Someone who doesn’t mince words, Ranatunga was very vocal about how SLC is not ready to handle the transition phase once veterans Mahela Jayawardene and Kumar Sangakkara call time on their career. “When we (and Aravinda de Silva) were getting old, we introduced Sanath (Jayasuriya) as vice-captain. Also we had players like Marvan Atapattu, Russel Arnold, with whom we persisted for a long time.

“You need to give players a long rope and not discard them after one or two failures. That’s how you build a team,” the former skipper stated.

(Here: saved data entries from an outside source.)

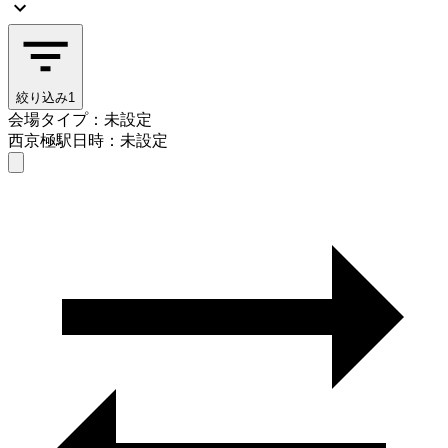
絞り込み
1
会場タイプ：未設定
西京極駅
日時：未設定
会場タイプを選ぶ
西京極駅
日時を選ぶ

As has been his philosophy regarding T20 cricket, Ranatunga is certainly not amused that Lasith Malinga decided to forego his Test career to prolong his future in limited overs and especially, T20. “If I start speaking about Malinga, I don’t know where it will end. I believe that when he first expressed his desire to retire from Tests and play only ODIs and T20, the captain should have spoken to him. I believe there shouldn’t be any ‘exceptionally separate’ cricketer in a group. In a team, all are equals. During our time, Aravinda (De Silva) was a world class player. But he was never treated differently from others,” he said.

Ranatunga is also peeved that a lot of cricketers seek political interference to get their job done.

“The moment you try to take any action against errant cricketers, he invariably goes to a politician and the person who is trying to set things in order is then removed. I am glad that the new chairman of selectors, Sanath Jayasuriya has a long-term vision. Hopefully, he would be able to deliver the goods.”

The portly cricketer feels that regulation of sports betting won’t be of any help to cure the malaise of match-fixing or spot-fixing.

“I don’t agree that the regulation of sports betting can change the scenario, as there are no guarantees that you can keep away the unwanted elements from an organized sector.”